Probably you have realized by title, I am using scrapy and xpath to extract data. I tried and provided xpaths from file to the spider (to make spider generic - not to edit often) As required, I am able to extract data in the format required.
Further, now I want to check the xpath expression (relative to webpage specified in spider) if the xpath provided is valid or not (incase if the html style has changed, then my xpath will be invalid). Regarding this I want to check my xpath expression before spider starts.
How do I test my xpath's correctness? or is there any way to do truth testing? Please help.
class ExampleSpider(scrapy.Spider):
name = "example"
allowed_domains = ["example.com"]
start_urls = ["file:///<filepath>.html"]
def __init__(self):
self.mt = ""
def parse(self, response):
respDta = dict()
it_lst = []
dtData = response.selector.xpath(gx.spcPth[0])
for ra in dtData:
comoodityObj = ra.xpath(gx.spcPth[1])
list = comoodityObj.extract()
cmdNme = list[0].replace(u'\xa0', u' ')
cmdNme = cmdNme.replace("Header text: ", '')
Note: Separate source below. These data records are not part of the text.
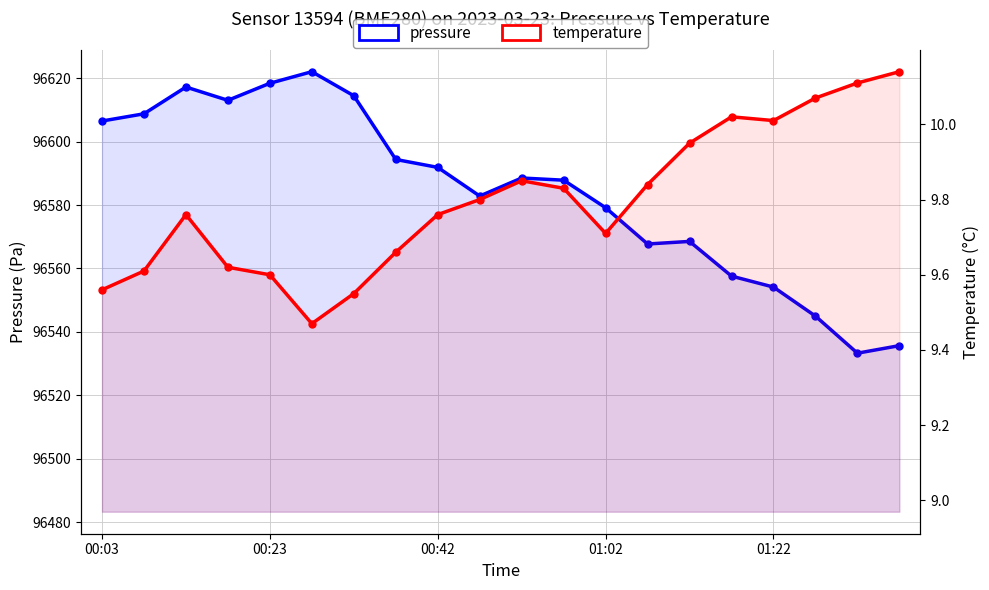

How many values in the pressure series exceed 96588?

10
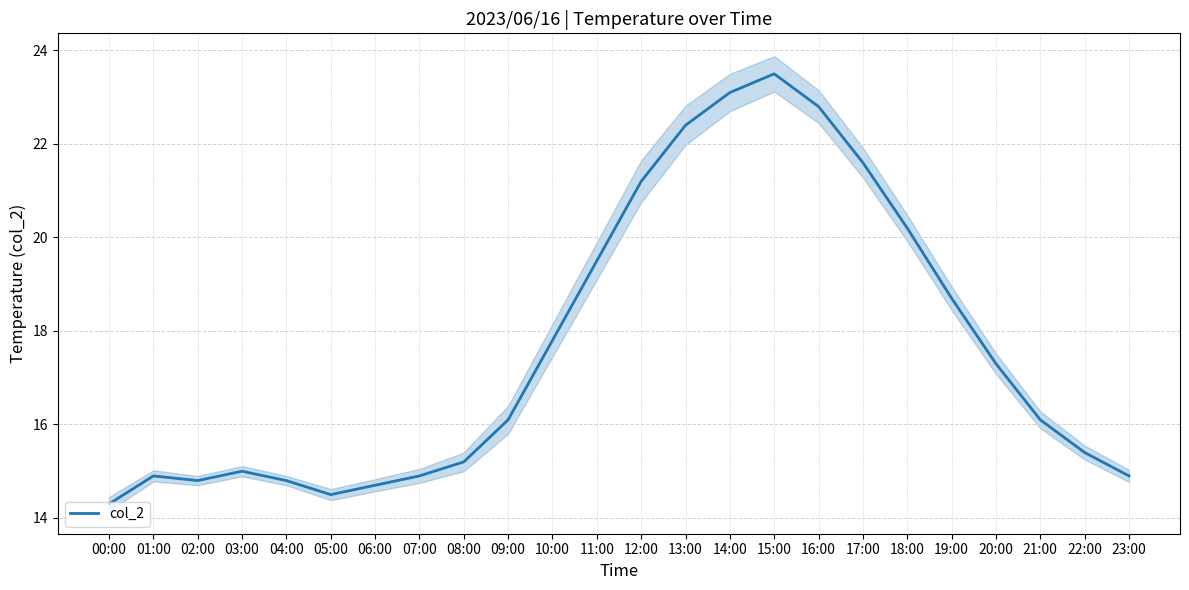

How many points are lower than both their immediate neighbors (excluding endpoints)?

2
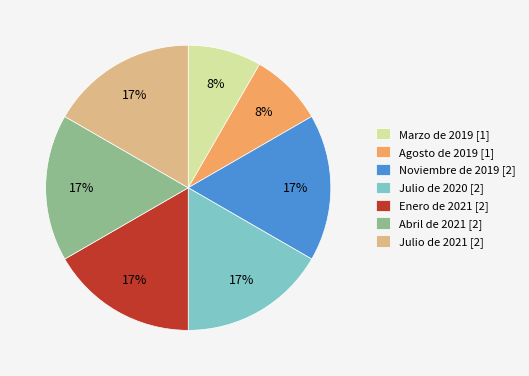

To the nearest percent, what is the average slice percentage?

14%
self.populate_item(response, respDta, cmdNme, it_lst, list[0])
respDta["mt"] = self.mt
jsonString = json.dumps(respDta, default=lambda o: o.__dict__)
return jsonString
gx.spcPth
gx.spcPth is from other function which provides me xpath. And it has been used in many instances in rest of the code. I need to check xpath expression before spider starts throughout the code, wherever implemented
I understand what you are trying to do, I just don't see why. The whole process of running a spider is in the same time your "testing" process - simple as this: if the result of xpath is empty and it should return something, than something is wrong. Why don't you just check the xpath results and use the scrapy logging to mark it as a warning, error or critical, whatever you want. Simple as this:
After that, just run your spider and relax. When you see critical messages in your output log, you'll know its time to shit bricks. Otherwise, everything is ok.